An executive from another top 10 pharmaceutical company recently told me that he is now looking closely at the concept of using real-time operational benchmarks to predict and anticipate performance, and to support making rapid remedial changes during the trials. These benchmarks would come from historical data on high-performing sites.

"Investigative sites," he stated, "behave rather predictably over time despite the multitude of variables that can impact performance." His company recently found that 70% of the time high-enrolling sites were consistently high enrollers. Moreover, the enrollment pattern of average and low-performing sites was also consistent and predictable. "We found in a recent pivotal trial that sites enrolling a certain number of study volunteers within the first 35 days had a 95% chance of completing the study on time. This compares to an 80% chance of failure for sites that are unable to enroll that number of patients within that time frame," he said.

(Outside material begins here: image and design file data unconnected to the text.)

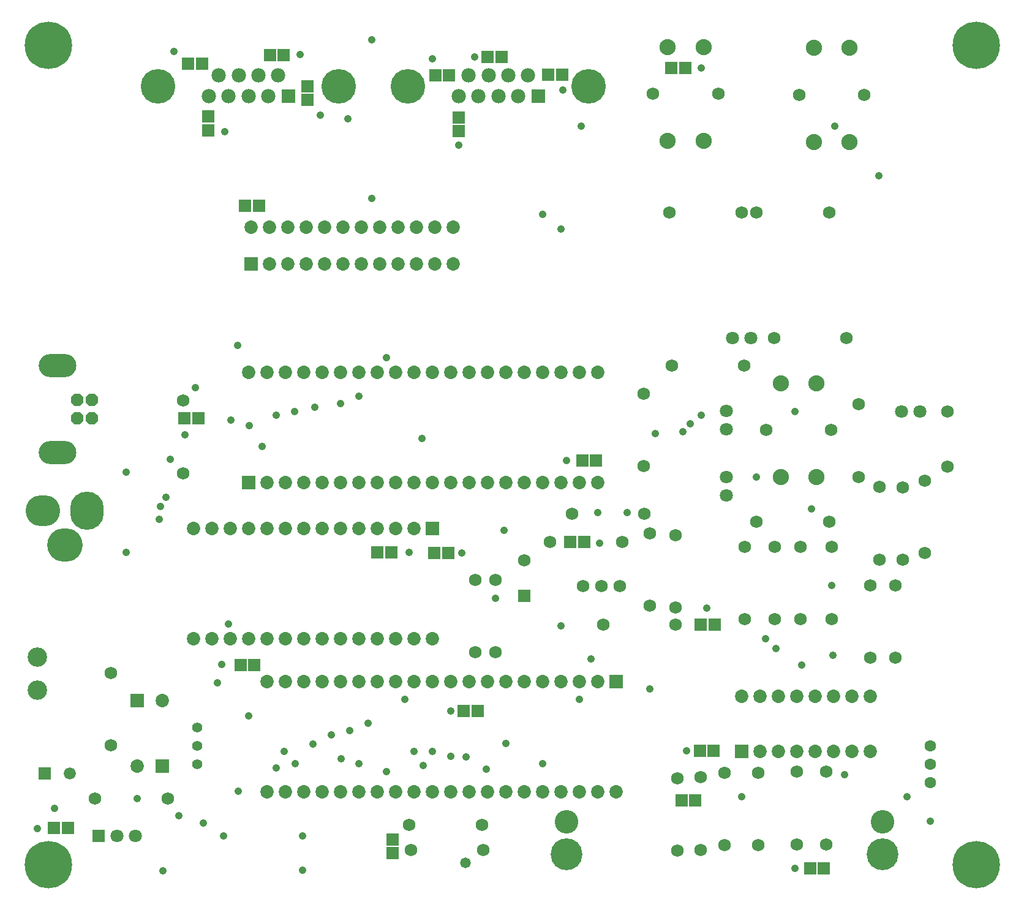
<source format=gbs>
G04 Layer_Color=8150272*
%FSLAX23Y23*%
%MOIN*%
G70*
G01*
G75*
%ADD17C,0.058*%
%ADD59R,0.065X0.069*%
%ADD60R,0.069X0.065*%
%ADD61R,0.071X0.071*%
%ADD62C,0.071*%
%ADD63R,0.066X0.066*%
%ADD64C,0.066*%
%ADD65C,0.106*%
%ADD66O,0.193X0.183*%
%ADD67O,0.183X0.208*%
%ADD68O,0.188X0.168*%
%ADD69O,0.205X0.126*%
%ADD70P,0.073X8X292.5*%
%ADD71R,0.073X0.073*%
%ADD72C,0.073*%
%ADD73C,0.068*%
%ADD74C,0.088*%
%ADD75R,0.073X0.073*%
%ADD76C,0.073*%
%ADD77C,0.188*%
%ADD78C,0.078*%
%ADD79R,0.078X0.078*%
%ADD80R,0.068X0.068*%
%ADD81R,0.073X0.073*%
%ADD82C,0.055*%
%ADD83C,0.128*%
%ADD84C,0.173*%
%ADD85C,0.258*%
%ADD86C,0.063*%
%ADD87C,0.042*%
D17*
X3420Y1040D02*
D03*
D59*
X5298Y1010D02*
D03*
X5372D02*
D03*
X1257Y1230D02*
D03*
X1183D02*
D03*
X3617Y5425D02*
D03*
X3543D02*
D03*
X1913Y5390D02*
D03*
X1987D02*
D03*
X2358Y5435D02*
D03*
X2432D02*
D03*
X3993Y2785D02*
D03*
X4067D02*
D03*
X3487Y1865D02*
D03*
X3413D02*
D03*
X3947Y5330D02*
D03*
X3873D02*
D03*
X3332Y5325D02*
D03*
X3258D02*
D03*
X3017Y2730D02*
D03*
X2943D02*
D03*
X2223Y4615D02*
D03*
X2297D02*
D03*
X4617Y5365D02*
D03*
X4543D02*
D03*
X1893Y3460D02*
D03*
X1967D02*
D03*
X4672Y1380D02*
D03*
X4598D02*
D03*
X4772Y1650D02*
D03*
X4698D02*
D03*
X4058Y3230D02*
D03*
X4132D02*
D03*
X4703Y2335D02*
D03*
X4777D02*
D03*
X3327Y2725D02*
D03*
X3253D02*
D03*
X2272Y2115D02*
D03*
X2198D02*
D03*
D60*
X2020Y5102D02*
D03*
Y5028D02*
D03*
X2560Y5193D02*
D03*
Y5267D02*
D03*
X3385Y5097D02*
D03*
Y5023D02*
D03*
X3025Y1167D02*
D03*
Y1093D02*
D03*
D61*
X1425Y1185D02*
D03*
D62*
X1525D02*
D03*
X1625D02*
D03*
X4840Y3140D02*
D03*
Y3040D02*
D03*
Y3400D02*
D03*
Y3500D02*
D03*
X5795Y3495D02*
D03*
X5895D02*
D03*
X4875Y3895D02*
D03*
X4975D02*
D03*
D63*
X1130Y1525D02*
D03*
D64*
X1268D02*
D03*
D65*
X1093Y2160D02*
D03*
Y1979D02*
D03*
D66*
X1240Y2770D02*
D03*
D67*
X1360Y2955D02*
D03*
D68*
X1120D02*
D03*
D69*
X1202Y3747D02*
D03*
Y3273D02*
D03*
D70*
X1309Y3461D02*
D03*
X1388D02*
D03*
Y3559D02*
D03*
X1309D02*
D03*
D71*
X1770Y1568D02*
D03*
X1635Y1922D02*
D03*
D72*
X1770Y1922D02*
D03*
X1635Y1568D02*
D03*
D73*
X3585Y2579D02*
D03*
X3585Y2185D02*
D03*
X5238Y5220D02*
D03*
X5592D02*
D03*
X4443Y5225D02*
D03*
X4797D02*
D03*
X4425Y2834D02*
D03*
X4425Y2440D02*
D03*
X4001Y2940D02*
D03*
X4395Y2940D02*
D03*
X4565Y2824D02*
D03*
X4565Y2430D02*
D03*
X4171Y2335D02*
D03*
X4565Y2335D02*
D03*
X5415Y2366D02*
D03*
X5415Y2760D02*
D03*
X5245Y2366D02*
D03*
X5245Y2760D02*
D03*
X5625Y2156D02*
D03*
X5625Y2550D02*
D03*
X5760Y2156D02*
D03*
X5760Y2550D02*
D03*
X5105Y2366D02*
D03*
X5105Y2760D02*
D03*
X4940Y2366D02*
D03*
X4940Y2760D02*
D03*
X3740Y2686D02*
D03*
X3475Y2579D02*
D03*
X3475Y2185D02*
D03*
X5560Y3141D02*
D03*
X5560Y3535D02*
D03*
X5006Y4580D02*
D03*
X5400Y4580D02*
D03*
X4390Y3594D02*
D03*
X4390Y3200D02*
D03*
X4531Y4580D02*
D03*
X4925Y4580D02*
D03*
X1885Y3161D02*
D03*
X1885Y3555D02*
D03*
X1406Y1390D02*
D03*
X1800Y1390D02*
D03*
X3881Y2785D02*
D03*
X4275Y2785D02*
D03*
X1490Y2074D02*
D03*
X1490Y1680D02*
D03*
X4260Y2548D02*
D03*
X4160D02*
D03*
X4060D02*
D03*
X5006Y2895D02*
D03*
X5400Y2895D02*
D03*
X5015Y1136D02*
D03*
X5015Y1530D02*
D03*
X5225Y1141D02*
D03*
X5225Y1535D02*
D03*
X5385Y1141D02*
D03*
X5385Y1535D02*
D03*
X4830Y1136D02*
D03*
X4830Y1530D02*
D03*
X5675Y2691D02*
D03*
X5675Y3085D02*
D03*
X5800Y3084D02*
D03*
X5800Y2690D02*
D03*
X4575Y1106D02*
D03*
X4575Y1500D02*
D03*
X4700Y1111D02*
D03*
X4700Y1505D02*
D03*
X3116Y1245D02*
D03*
X3510Y1245D02*
D03*
X3519Y1110D02*
D03*
X3125Y1110D02*
D03*
X5058Y3395D02*
D03*
X5412D02*
D03*
X5920Y3119D02*
D03*
X5920Y2725D02*
D03*
X6045Y3495D02*
D03*
Y3195D02*
D03*
X5101Y3895D02*
D03*
X5495Y3895D02*
D03*
X4939Y3745D02*
D03*
X4545Y3745D02*
D03*
D74*
X5317Y4964D02*
D03*
Y5476D02*
D03*
X5513Y4964D02*
D03*
Y5476D02*
D03*
X4522Y4969D02*
D03*
Y5481D02*
D03*
X4718Y4969D02*
D03*
Y5481D02*
D03*
X5137Y3139D02*
D03*
Y3651D02*
D03*
X5333Y3139D02*
D03*
Y3651D02*
D03*
D75*
X2255Y4300D02*
D03*
D76*
X2355D02*
D03*
X2455D02*
D03*
X2555D02*
D03*
X2655D02*
D03*
X2755D02*
D03*
X2855D02*
D03*
X2955D02*
D03*
X3055D02*
D03*
X3155D02*
D03*
X3255D02*
D03*
X3355D02*
D03*
Y4500D02*
D03*
X3255D02*
D03*
X3155D02*
D03*
X3055D02*
D03*
X2955D02*
D03*
X2855D02*
D03*
X2755D02*
D03*
X2655D02*
D03*
X2555D02*
D03*
X2455D02*
D03*
X2355D02*
D03*
X2255D02*
D03*
X3140Y2860D02*
D03*
X3040D02*
D03*
X2940D02*
D03*
X2840D02*
D03*
X2740D02*
D03*
X2640D02*
D03*
X2540D02*
D03*
X2440D02*
D03*
X2340D02*
D03*
X2240D02*
D03*
X2140D02*
D03*
X2040D02*
D03*
X1940D02*
D03*
Y2260D02*
D03*
X2040D02*
D03*
X2140D02*
D03*
X2240D02*
D03*
X2340D02*
D03*
X2440D02*
D03*
X2540D02*
D03*
X2640D02*
D03*
X2740D02*
D03*
X2840D02*
D03*
X2940D02*
D03*
X3040D02*
D03*
X3140D02*
D03*
X3240D02*
D03*
X2340Y3110D02*
D03*
X2440D02*
D03*
X2540D02*
D03*
X2640D02*
D03*
X2740D02*
D03*
X2840D02*
D03*
X2940D02*
D03*
X3040D02*
D03*
X3140D02*
D03*
X3240D02*
D03*
X3340D02*
D03*
X3440D02*
D03*
X3540D02*
D03*
X3640D02*
D03*
X3740D02*
D03*
X3840D02*
D03*
X3940D02*
D03*
X4040D02*
D03*
X4140D02*
D03*
Y3710D02*
D03*
X4040D02*
D03*
X3940D02*
D03*
X3840D02*
D03*
X3740D02*
D03*
X3640D02*
D03*
X3540D02*
D03*
X3440D02*
D03*
X3340D02*
D03*
X3240D02*
D03*
X3140D02*
D03*
X3040D02*
D03*
X2940D02*
D03*
X2840D02*
D03*
X2740D02*
D03*
X2640D02*
D03*
X2540D02*
D03*
X2440D02*
D03*
X2340D02*
D03*
X2240D02*
D03*
X4240Y1425D02*
D03*
X4140D02*
D03*
X4040D02*
D03*
X3940D02*
D03*
X3840D02*
D03*
X3740D02*
D03*
X3640D02*
D03*
X3540D02*
D03*
X3440D02*
D03*
X3340D02*
D03*
X3240D02*
D03*
X3140D02*
D03*
X3040D02*
D03*
X2940D02*
D03*
X2840D02*
D03*
X2740D02*
D03*
X2640D02*
D03*
X2540D02*
D03*
X2440D02*
D03*
X2340D02*
D03*
Y2025D02*
D03*
X2440D02*
D03*
X2540D02*
D03*
X2640D02*
D03*
X2740D02*
D03*
X2840D02*
D03*
X2940D02*
D03*
X3040D02*
D03*
X3140D02*
D03*
X3240D02*
D03*
X3340D02*
D03*
X3440D02*
D03*
X3540D02*
D03*
X3640D02*
D03*
X3740D02*
D03*
X3840D02*
D03*
X3940D02*
D03*
X4040D02*
D03*
X4140D02*
D03*
X5625Y1645D02*
D03*
Y1945D02*
D03*
X5525D02*
D03*
X5425D02*
D03*
X5325D02*
D03*
X5225D02*
D03*
X5125D02*
D03*
X5525Y1645D02*
D03*
X5425D02*
D03*
X5325D02*
D03*
X5225D02*
D03*
X5125D02*
D03*
X5025D02*
D03*
Y1945D02*
D03*
X4925D02*
D03*
D77*
X3109Y5268D02*
D03*
X4093D02*
D03*
X1749D02*
D03*
X2733D02*
D03*
D78*
X3709Y5213D02*
D03*
X3601D02*
D03*
X3493D02*
D03*
X3385D02*
D03*
X3439Y5325D02*
D03*
X3547D02*
D03*
X3655D02*
D03*
X3763D02*
D03*
X2349Y5213D02*
D03*
X2241D02*
D03*
X2133D02*
D03*
X2025D02*
D03*
X2079Y5325D02*
D03*
X2187D02*
D03*
X2295D02*
D03*
X2403D02*
D03*
D79*
X3817Y5213D02*
D03*
X2457D02*
D03*
D80*
X3740Y2494D02*
D03*
D81*
X3240Y2860D02*
D03*
X2240Y3110D02*
D03*
X4240Y2025D02*
D03*
X4925Y1645D02*
D03*
D82*
X1960Y1575D02*
D03*
X1960Y1675D02*
D03*
Y1775D02*
D03*
D83*
X3970Y1262D02*
D03*
X5690D02*
D03*
D84*
X3970Y1085D02*
D03*
X5690D02*
D03*
D85*
X1150Y1030D02*
D03*
Y5490D02*
D03*
X6200Y1030D02*
D03*
Y5490D02*
D03*
D86*
X5950Y1575D02*
D03*
Y1675D02*
D03*
Y1475D02*
D03*
D87*
X5005Y3140D02*
D03*
X5215Y3495D02*
D03*
X3940Y4490D02*
D03*
X3840Y4570D02*
D03*
X4425Y1985D02*
D03*
X4735Y2425D02*
D03*
X5950Y1265D02*
D03*
X5485Y1520D02*
D03*
X3840Y1580D02*
D03*
X1860Y1295D02*
D03*
X1995Y1255D02*
D03*
X1755Y2910D02*
D03*
X3340Y1865D02*
D03*
X1760Y2980D02*
D03*
X1815Y3235D02*
D03*
X1790Y3030D02*
D03*
X3585Y2480D02*
D03*
X4705Y3475D02*
D03*
X4645Y3430D02*
D03*
X4605Y3385D02*
D03*
X4455Y3375D02*
D03*
X4105Y2150D02*
D03*
X5055Y2260D02*
D03*
X5110Y2205D02*
D03*
X5420Y2170D02*
D03*
X5250Y2115D02*
D03*
X4040Y1930D02*
D03*
X3185Y3350D02*
D03*
X2315Y3305D02*
D03*
X3940Y2330D02*
D03*
X3640Y1690D02*
D03*
X2240Y1840D02*
D03*
X3425Y1615D02*
D03*
X2890Y1800D02*
D03*
X3340Y1620D02*
D03*
X2790Y1760D02*
D03*
X3240Y1645D02*
D03*
X2690Y1735D02*
D03*
X3140Y1645D02*
D03*
X2590Y1685D02*
D03*
X3535Y1550D02*
D03*
X2435Y1645D02*
D03*
X2745Y1605D02*
D03*
X2495Y1580D02*
D03*
X2390Y1555D02*
D03*
X2840Y1580D02*
D03*
X3190Y1570D02*
D03*
X2990Y1535D02*
D03*
X1950Y3625D02*
D03*
X2180Y3855D02*
D03*
X2840Y3580D02*
D03*
X2740Y3540D02*
D03*
X2600Y3520D02*
D03*
X2490Y3495D02*
D03*
X2390Y3475D02*
D03*
X2130Y2340D02*
D03*
X2245Y3420D02*
D03*
X2145Y3450D02*
D03*
X2990Y3790D02*
D03*
X3090Y1930D02*
D03*
X2535Y1185D02*
D03*
X2185Y1430D02*
D03*
X2105Y1185D02*
D03*
X2070Y2020D02*
D03*
X2095Y2120D02*
D03*
X1185Y1335D02*
D03*
X1090Y1225D02*
D03*
X1575Y3165D02*
D03*
Y2730D02*
D03*
X4140Y2945D02*
D03*
X2535Y1000D02*
D03*
X3115Y2730D02*
D03*
X3400Y2725D02*
D03*
X3970Y3230D02*
D03*
X1895Y3370D02*
D03*
X2110Y5020D02*
D03*
X1835Y5455D02*
D03*
X2520Y5440D02*
D03*
X2630Y5110D02*
D03*
X3385Y4945D02*
D03*
X3240Y5415D02*
D03*
X3470Y5425D02*
D03*
X3950Y5245D02*
D03*
X4705Y5365D02*
D03*
X1635Y1390D02*
D03*
X1775Y995D02*
D03*
X5215Y1010D02*
D03*
X4625Y1650D02*
D03*
X3630Y2850D02*
D03*
X4150Y2780D02*
D03*
X5305Y2965D02*
D03*
X4300Y2945D02*
D03*
X5415Y2550D02*
D03*
X4050Y5050D02*
D03*
X5430D02*
D03*
X2780Y5090D02*
D03*
X5670Y4780D02*
D03*
X2910Y5520D02*
D03*
Y4655D02*
D03*
X4925Y1400D02*
D03*
X5825D02*
D03*
M02*

</source>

In the coming 18 months, investigative sites and other contract service providers need to consider the full ramifications of the flexible clinical trial as it increases their risk exposure and requires changes in their operating environments to support this shift. For research sponsors, the dangers of entering the realm of flexible clinical trials need to be fully and carefully understood and managed.

The focus on metrics-driven per-formance, cross-functionally supported and managed centrally, runs the risk of diminishing the benefits of an effective relationship, and promotes the perception that contract providers offer inter-changeable commodity services. Flexible clinical trials by their nature lower the sponsor's tolerance for performance deviation and recovery. This "unforgiving" stance denies contract service partners the opportunity to make adjustments mid-stream. And, if not managed carefully, the abrupt termination of underperforming investigative sites may place their study volunteers at risk--particularly those participants responding favorably to the study drug.

Sponsor demand for higher levels of metrics-driven performance will likely drive consolidation within CRO and investigative site market segments, particularly among novice and less-experienced players. Whereas some consolidation and the elevation of overall performance standards are welcome, over time it may be more difficult for new professionals to enter clinical research.

Clinical research insiders readily admit that the clinical research enterprise is as much about "relationships" as it is about gathering scientific and operating evidence and metrics. It is well documented that the stronger the relationship, the more effective and efficient performance will be. As research sponsors drive the shift to truly flexible clinical trials, they will need to strike and manage a delicate balance between rapid adaptability and the benefits of long-term partnership.

References
1. K. Getz, "7th Annual ACT EuroSummit, Technology Use and Investigative Site Efficiency," Geneva, Switzerland, 2000; TCSDD 2005.
2. R. Kush et al., CDISC 2004 Research Project on Attitudes, Adoption, and Usage of Data Collection Technologies and Data Interchange Standards, DIA EuroMeeting, Lisbon, March 2005.
3. TCSDD, 2005; Thomson CenterWatch 2002.
4. Clinical Financial Services, 2004.